Она постелила Бекетову на диване
— Как ты, Сережа, хорошо тебе?..
— Хорошо, Егор, очень… ну, иди, толстый, иди.
— Я не толстый, я — упругий… — молвил Бардин смеясь и, наклонившись, вдруг чмокнул Сергея Петровича в лысеющую макушку. — Люблю тебя, собаку…
— И я тоже, Егор…
— Ты помнишь, я говорил, что Сталинград поможет нам обрести равенство?
— Да, ты так сказал… но я бы сказал иначе: большую независимость от союзников…
— А разве это нечто иное? Ну, пусть будет по-твоему, большую независимость, — согласился Бардин, сегодня он легко соглашался. — Я о другом: это нам сейчас очень нужно, по-моему, даже нужнее, чем прежде.
— Не о встрече в верхах ты думаешь? — спросил Сергей Петрович, пытаясь определить, как будет выглядеть третий ход друга, — Бекетов сокрушался, что забросил шахматы, в которые он когда-то играл и даже сумел увлечь этой игрой сына. Ничто не учит так точному расчету, как шахматы, — дипломат должен уметь играть в шахматы, и, желательно, не по-дилетантски.
— Да, я думаю именно об этом: о встрече в верхах. Без Сталинграда нам было бы с ними труднее разговаривать.

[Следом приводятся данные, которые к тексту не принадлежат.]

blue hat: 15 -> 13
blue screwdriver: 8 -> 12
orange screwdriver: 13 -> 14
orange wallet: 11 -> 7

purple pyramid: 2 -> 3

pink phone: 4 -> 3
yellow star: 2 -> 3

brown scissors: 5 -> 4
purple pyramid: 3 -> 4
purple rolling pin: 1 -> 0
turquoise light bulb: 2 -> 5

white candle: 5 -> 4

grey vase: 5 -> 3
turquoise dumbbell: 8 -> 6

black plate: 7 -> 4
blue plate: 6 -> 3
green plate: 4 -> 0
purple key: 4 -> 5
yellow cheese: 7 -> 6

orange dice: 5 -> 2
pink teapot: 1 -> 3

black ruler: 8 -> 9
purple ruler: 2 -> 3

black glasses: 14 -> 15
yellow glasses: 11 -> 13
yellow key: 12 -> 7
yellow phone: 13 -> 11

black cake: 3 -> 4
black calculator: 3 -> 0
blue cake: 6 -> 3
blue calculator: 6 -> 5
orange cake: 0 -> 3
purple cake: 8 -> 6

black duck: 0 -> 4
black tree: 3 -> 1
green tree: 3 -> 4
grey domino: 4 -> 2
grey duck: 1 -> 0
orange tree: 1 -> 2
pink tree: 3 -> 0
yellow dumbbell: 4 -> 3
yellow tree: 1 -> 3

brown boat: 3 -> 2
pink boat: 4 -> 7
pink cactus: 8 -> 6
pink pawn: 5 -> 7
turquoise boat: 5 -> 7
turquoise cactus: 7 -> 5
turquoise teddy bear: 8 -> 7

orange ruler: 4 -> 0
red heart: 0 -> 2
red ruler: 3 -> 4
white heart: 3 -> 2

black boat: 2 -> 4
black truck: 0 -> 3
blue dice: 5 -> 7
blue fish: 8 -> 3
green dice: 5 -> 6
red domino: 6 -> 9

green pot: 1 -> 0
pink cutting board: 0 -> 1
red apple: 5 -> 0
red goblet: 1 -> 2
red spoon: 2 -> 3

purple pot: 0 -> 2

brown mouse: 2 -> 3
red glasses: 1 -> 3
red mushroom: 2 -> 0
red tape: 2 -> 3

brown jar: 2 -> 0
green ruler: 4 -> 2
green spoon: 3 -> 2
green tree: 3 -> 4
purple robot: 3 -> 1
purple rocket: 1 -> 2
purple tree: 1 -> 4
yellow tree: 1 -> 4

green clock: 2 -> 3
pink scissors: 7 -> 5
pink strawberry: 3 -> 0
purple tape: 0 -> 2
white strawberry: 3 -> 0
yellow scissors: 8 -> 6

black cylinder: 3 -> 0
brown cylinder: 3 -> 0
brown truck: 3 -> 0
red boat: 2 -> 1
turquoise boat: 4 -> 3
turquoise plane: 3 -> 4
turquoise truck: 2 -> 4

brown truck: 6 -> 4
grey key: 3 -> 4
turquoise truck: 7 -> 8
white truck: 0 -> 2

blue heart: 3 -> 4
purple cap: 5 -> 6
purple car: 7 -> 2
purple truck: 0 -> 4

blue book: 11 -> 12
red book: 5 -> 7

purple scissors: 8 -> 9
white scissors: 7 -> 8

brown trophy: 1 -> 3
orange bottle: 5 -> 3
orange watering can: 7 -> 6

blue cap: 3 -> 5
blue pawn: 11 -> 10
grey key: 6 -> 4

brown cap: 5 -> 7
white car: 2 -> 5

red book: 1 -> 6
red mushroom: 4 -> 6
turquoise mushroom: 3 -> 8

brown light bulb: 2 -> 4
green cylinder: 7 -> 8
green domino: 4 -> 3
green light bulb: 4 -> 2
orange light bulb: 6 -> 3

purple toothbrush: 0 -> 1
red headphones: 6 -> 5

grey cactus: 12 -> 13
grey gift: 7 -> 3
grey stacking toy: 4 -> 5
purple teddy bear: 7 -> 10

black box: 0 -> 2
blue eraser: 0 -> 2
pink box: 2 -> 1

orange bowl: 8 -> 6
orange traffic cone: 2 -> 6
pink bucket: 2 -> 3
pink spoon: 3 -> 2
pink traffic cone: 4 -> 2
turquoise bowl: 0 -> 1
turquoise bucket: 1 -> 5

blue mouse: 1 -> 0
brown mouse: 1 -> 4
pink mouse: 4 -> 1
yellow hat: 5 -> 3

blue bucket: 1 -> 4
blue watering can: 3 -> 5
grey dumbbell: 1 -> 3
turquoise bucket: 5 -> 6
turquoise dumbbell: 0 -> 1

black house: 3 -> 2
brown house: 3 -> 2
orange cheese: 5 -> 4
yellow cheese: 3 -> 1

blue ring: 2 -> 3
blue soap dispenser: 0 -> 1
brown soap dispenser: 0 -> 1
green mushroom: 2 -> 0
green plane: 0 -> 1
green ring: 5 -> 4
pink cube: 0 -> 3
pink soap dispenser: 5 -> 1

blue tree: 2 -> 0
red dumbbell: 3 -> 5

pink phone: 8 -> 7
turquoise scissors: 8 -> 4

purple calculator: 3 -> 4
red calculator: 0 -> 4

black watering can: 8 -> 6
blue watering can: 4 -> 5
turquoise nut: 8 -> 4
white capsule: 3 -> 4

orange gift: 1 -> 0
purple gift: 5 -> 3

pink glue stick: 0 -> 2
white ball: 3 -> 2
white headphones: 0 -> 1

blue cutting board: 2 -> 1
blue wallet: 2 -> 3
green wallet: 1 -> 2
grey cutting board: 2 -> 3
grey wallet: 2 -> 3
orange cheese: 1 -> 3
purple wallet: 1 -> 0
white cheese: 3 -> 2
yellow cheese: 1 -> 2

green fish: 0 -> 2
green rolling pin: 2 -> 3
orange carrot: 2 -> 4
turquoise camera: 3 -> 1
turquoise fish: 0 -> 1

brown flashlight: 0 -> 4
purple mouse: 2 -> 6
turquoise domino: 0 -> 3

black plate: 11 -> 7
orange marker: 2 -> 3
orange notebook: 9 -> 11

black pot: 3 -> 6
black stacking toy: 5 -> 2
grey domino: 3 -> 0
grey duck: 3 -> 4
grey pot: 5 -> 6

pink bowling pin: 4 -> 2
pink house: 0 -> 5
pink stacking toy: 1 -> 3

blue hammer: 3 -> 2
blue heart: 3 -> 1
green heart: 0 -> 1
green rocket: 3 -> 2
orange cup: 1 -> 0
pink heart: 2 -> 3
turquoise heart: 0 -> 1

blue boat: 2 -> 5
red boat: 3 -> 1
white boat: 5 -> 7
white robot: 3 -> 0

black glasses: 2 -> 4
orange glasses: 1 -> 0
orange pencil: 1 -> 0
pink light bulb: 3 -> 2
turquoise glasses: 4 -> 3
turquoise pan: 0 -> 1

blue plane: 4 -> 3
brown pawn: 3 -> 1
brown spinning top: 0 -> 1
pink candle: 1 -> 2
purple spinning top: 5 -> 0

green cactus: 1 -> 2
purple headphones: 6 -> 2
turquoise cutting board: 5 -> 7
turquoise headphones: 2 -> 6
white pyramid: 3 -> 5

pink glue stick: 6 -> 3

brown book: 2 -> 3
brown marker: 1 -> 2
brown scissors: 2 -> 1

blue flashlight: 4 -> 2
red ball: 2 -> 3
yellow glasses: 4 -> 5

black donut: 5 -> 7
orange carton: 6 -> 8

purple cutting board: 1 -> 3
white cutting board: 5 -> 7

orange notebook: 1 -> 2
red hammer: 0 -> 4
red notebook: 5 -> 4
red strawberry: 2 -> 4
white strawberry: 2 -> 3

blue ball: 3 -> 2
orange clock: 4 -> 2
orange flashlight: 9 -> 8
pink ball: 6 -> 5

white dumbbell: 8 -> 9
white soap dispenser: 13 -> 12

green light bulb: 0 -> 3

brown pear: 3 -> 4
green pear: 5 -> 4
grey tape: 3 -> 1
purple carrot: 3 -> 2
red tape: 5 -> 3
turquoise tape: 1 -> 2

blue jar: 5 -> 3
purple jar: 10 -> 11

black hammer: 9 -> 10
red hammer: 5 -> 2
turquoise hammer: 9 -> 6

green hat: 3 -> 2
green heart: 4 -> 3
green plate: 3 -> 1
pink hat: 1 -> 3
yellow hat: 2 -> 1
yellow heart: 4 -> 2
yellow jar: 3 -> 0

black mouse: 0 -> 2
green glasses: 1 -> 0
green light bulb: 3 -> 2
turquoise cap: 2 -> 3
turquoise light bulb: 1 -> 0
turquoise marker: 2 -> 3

— Сталинград надо еще довести до ума, — парировал Бекетов — он хотел проникнуть хотя бы в ближайшее будущее отношений между союзниками, видеть партию через три заветных хода, но не торопился с выводами.
— И это верно, — подтвердил Бардин — устами друга глаголила сама мудрость житейская.
Давно Бекетову не было так хорошо, как в этот вечер. Засыпая, он думал о том, почему ему так хорошо, и смог найти единственное объяснение: ему было покойно за Егора. Может, поэтому ощущение радости сообщилось сну, и всю ночь ему снились белокрылые птицы, которые, вернее всего, были голубями и которые не посещали его снов с детства…
Когда на рассвете (рассвет был поздним, декабрьским) Бекетов открыл глаза и услышал гудение печки, а потом учуял непобедимо вкусный запах пирога с картошкой (картошка явно была щедро сдобрена луком), он уразумел, что нынешняя ночь для Ольги была много короче, чем для него, Бекетова, и Егора.
Они поехали на работу электричкой, и по дороге Сергей Петрович вдруг вспомнил — он хотел спросить друга о чем-то таком, что не очень удобно было спросить при Ольге.
— Помнишь, когда я произносил тост за Ольгу, ты сказал что-то такое про малых… Помнишь?
— Это ты сказал про малых, а я сказал, что ты сделал хорошо, вспомнив их…
— Почему?
— Тебе было хорошо у нас, Сережа? — спросил Бардин.
— Да, конечно.
— Ну, и береги это, не порть.
— А если испортить, ну, кроху невеликую?